## Document extract
________________
There is no object to be gained in lingering over the earlier years of this notable corsair, as we should thus only be repeating what has been said about Dragut, whose lieutenant and trusted follower he became. He accompanied his master to the siege of Malta, and when Dragut was slain the Capitan-Basha, Piali, named him as successor to his chief as Viceroy of Tripoli. Ali sailed from Malta to Tripoli, taking with him the remains of Dragut, to be buried as that chieftain had directed. When he arrived on the Barbary coast he made himself master of the slaves and treasure which had been left behind by Dragut; shortly after this he was confirmed in his Vice-royalty of Tripoli by the Grand Turk; thenceforward increasing, both his wealth and the terror in which his name was held, by continual raids upon the Christians, more particularly on the coasts of Sicily, Calabria, and Naples. It is curious to observe the sort of spite which all the renegadoes seem to have harboured against the countries in which they were born.
________________
## Data provided
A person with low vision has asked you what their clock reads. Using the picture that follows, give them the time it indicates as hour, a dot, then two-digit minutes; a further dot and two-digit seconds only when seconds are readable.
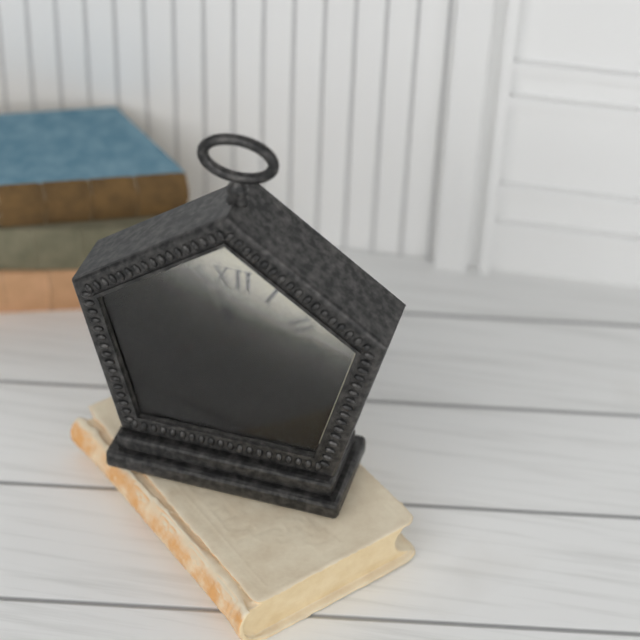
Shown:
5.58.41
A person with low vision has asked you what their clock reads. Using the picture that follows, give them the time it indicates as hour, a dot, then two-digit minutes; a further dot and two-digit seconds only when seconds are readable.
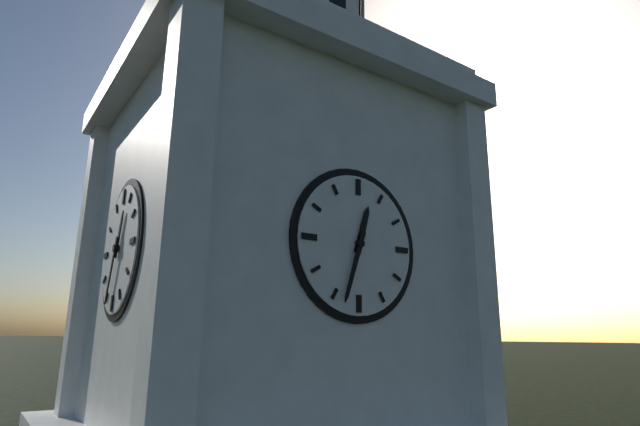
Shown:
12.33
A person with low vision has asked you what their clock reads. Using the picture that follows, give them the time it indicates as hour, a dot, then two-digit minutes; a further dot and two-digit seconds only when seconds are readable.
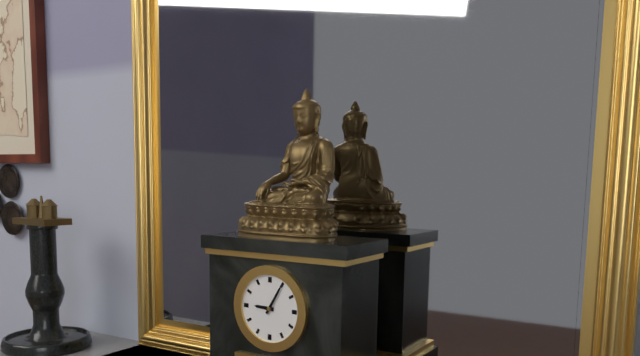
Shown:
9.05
________________
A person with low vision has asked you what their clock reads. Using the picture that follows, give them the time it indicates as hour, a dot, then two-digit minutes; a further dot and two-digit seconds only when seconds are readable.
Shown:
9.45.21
________________
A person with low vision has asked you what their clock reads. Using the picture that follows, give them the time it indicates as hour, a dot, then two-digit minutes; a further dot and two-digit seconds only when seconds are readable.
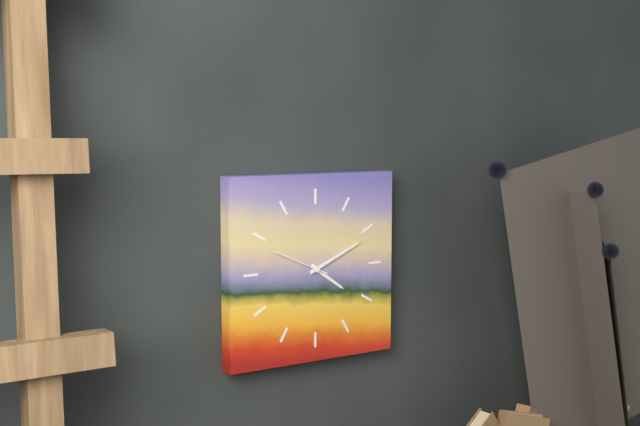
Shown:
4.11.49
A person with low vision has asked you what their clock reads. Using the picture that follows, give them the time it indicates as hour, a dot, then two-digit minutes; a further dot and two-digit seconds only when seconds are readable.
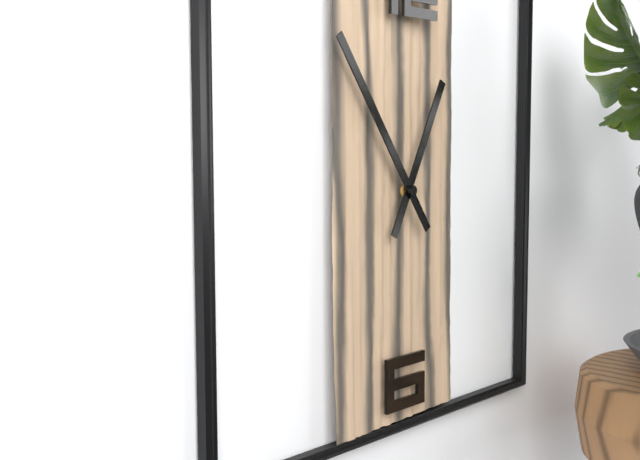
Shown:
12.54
________________
## Aim A
Answer these questions from the passage about the corsair Ali:
(i) Who named Ali as Dragut's successor as Viceroy of Tripoli?
(ii) What did Ali take with him when he sailed from Malta to Tripoli?
(iii) On which coasts were his raids upon the Christians particularly directed?
## Aim B
Resume the passage about the corsair Ali from the point where it stops.

## Right answer A
(i) Piali, the Capitan-Basha.
(ii) The remains of Dragut, to be buried as Dragut had directed.
(iii) The coasts of Sicily, Calabria, and Naples.

## Right answer B
In March 1568, owing to the fall of Mohammed Basha, the Vice-royalty of Algiers became vacant, and, through the good offices of his old friend Piali, Ali became Governor. He thus returned to occupy a position of literally sovereign power to the city which he had first entered as a galley-slave.
That he was no negligent Governor and that he took an entirely intelligent view of his functions, is proved by an occurrence which took place in this same year in Spain. The Moriscoes in the Kingdom of Granada revolted against their Spanish Governor, by whom they were sorely oppressed. They sent messages to Ali at Algiers, begging for succour against their persecutor. But the Basha would send no expedition; he permitted all and sundry to go as volunteers, but gave out publicly that “it more concerned him to defend well his own State than to interfere in the affairs of others.” He even went farther than this, and when a number of Moriscoes, who were settled at Algiers, embarked a quantity of arms for transportation to the coast of Andalusia, he put an embargo on the vessels and would not allow them to sail, saying “he would never suffer the exportation of what was so necessary for the defence of his own dominions.” At last, after much importunity, he consented “that all such as had two of a sort—as muskets, swords, or other weapons—might, if they thought fit, send over one of them, provided they did it gratis and purely for the cause’ sake; but he would never allow any of them to strip themselves of their arms for lucre.”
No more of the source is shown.